La curiosidad los llevó hacia ellas.

Era la misa de medianoche. Esas luces eran los de las lámparas de los pastores. Algunos, en el pórtico, sacudían sus abrigos.

El serpentón roncaba, el incienso humeaba. Faroles suspendidos a lo largo de la nave formaban tres coronas de luces multicolores y en el fondo de la perspectiva, de los dos lados del tabernáculo, los cirios gigantes erguían sus llamas rojas. Por sobre las cabezas de la gente y las capelinas de las mujeres, más allá del coro, se veía al sacerdote con su casulla dorada. A su voz aguda respondían las voces fuertes de los hombres que llenaban la galería y la bóveda de madera temblaba sobre sus arcos de piedra. Imágenes que representaban el camino a la cruz decoraban los muros. En medio del coro, delante del altar, había un cordero acostado, con las patas debajo del vientre y las orejas paradas.

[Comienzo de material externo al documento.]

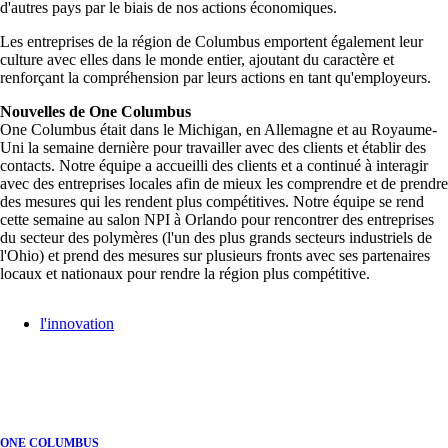
d'autres pays par le biais de nos actions économiques.
Les entreprises de la région de Columbus emportent également leur
culture avec elles dans le monde entier, ajoutant du caractère et
renforçant la compréhension par leurs actions en tant qu'employeurs.
Nouvelles de One Columbus
One Columbus était dans le Michigan, en Allemagne et au Royaume-
Uni la semaine dernière pour travailler avec des clients et établir des
contacts. Notre équipe a accueilli des clients et a continué à interagir
avec des entreprises locales afin de mieux les comprendre et de prendre
des mesures qui les rendent plus compétitives. Notre équipe se rend
cette semaine au salon NPI à Orlando pour rencontrer des entreprises
du secteur des polymères (l'un des plus grands secteurs industriels de
l'Ohio) et prend des mesures sur plusieurs fronts avec ses partenaires
locaux et nationaux pour rendre la région plus compétitive.
l'innovation
ONE COLUMBUS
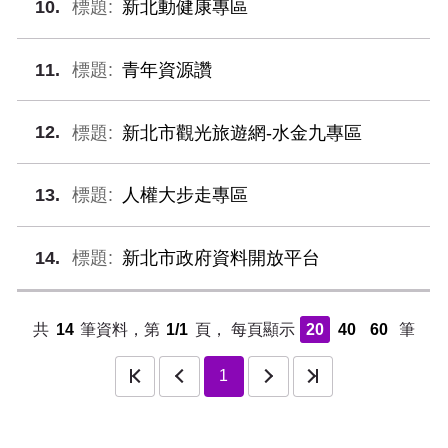
10
新北動健康專區
11
青年資源讚
12
新北市觀光旅遊網-水金九專區
13
人權大步走專區
14
新北市政府資料開放平台
共
14
筆資料，第
1/1
頁，
每頁顯示
20
40
60
筆
頁
上一頁
下一頁
最後一頁
1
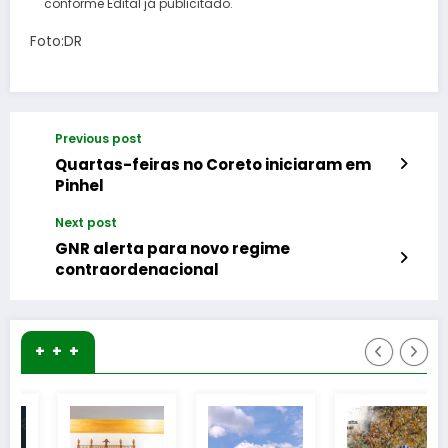
conforme Edital já publicitado.
Foto:DR
Previous post
Quartas-feiras no Coreto iniciaram em
Pinhel
Next post
GNR alerta para novo regime
contraordenacional
+ + +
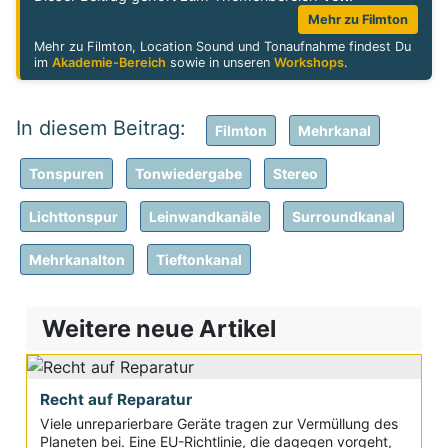
Mehr zu Filmton
Mehr zu Filmton, Location Sound und Tonaufnahme findest Du
im
Akademie-Bereich
sowie in unseren
Workshops
.
Filmton
Mehrkanal
Tonspuren
Tonwiedergabe
Stereo
Lichttonspur
Leinwandkanäle
Surroundkanal
Mehrkanalton
Tieftonkanal
Weitere neue Artikel
Recht auf Reparatur
Viele unreparierbare Geräte tragen zur Vermüllung des
Planeten bei. Eine EU-Richtlinie, die dagegen vorgeht,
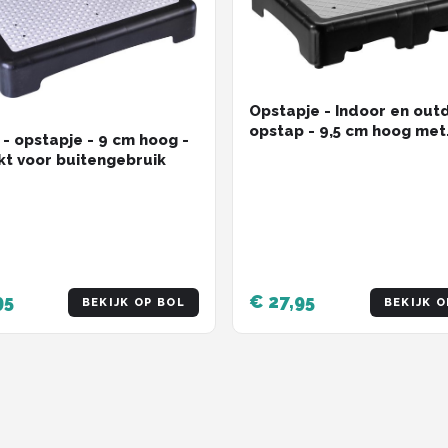
Opstapje - Indoor en out
opstap - 9,5 cm hoog met
 - opstapje - 9 cm hoog -
antislip - Voor binnen en 
kt voor buitengebruik
gebruik - Badopstapje
95
€ 27,95
BEKIJK OP BOL
BEKIJK O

La temperatura tibia les produjo un singular bienestar y sus pensamientos, tenebrosos un poco antes, se tornaban suaves, como olas que se apaciguan.

Escucharon el Evangelio y el Credo y observaban los movimientos del sacerdote. Mientras tanto los viejos, los jóvenes, las mendigas en harapos, las granjeras endomingadas, los robustos mozos de patillas rubias, todos oraban, sumergidos en la misma alegría profunda y veían en la paja de un establo, radiante como un sol, el cuerpo del Niño Dios. Esta fe de los otros conmovió a Bouvard a despecho de su razón y a Pécuchet a pesar de la dureza de su corazón.

Hubo un silencio; todas las espaldas se inclinaron, tintineó una campanilla y el corderito baló.

La hostia fue mostrada por el sacerdote, quien levantó sus brazos tan alto como le fue posible. Entonces estalló un canto de alegría que convocaba al mundo a los pies del Rey de los Angeles. Bouvard y Pécuchet se plegaron a él sin pensarlo y sintieron como si una aurora se levantase en sus almas.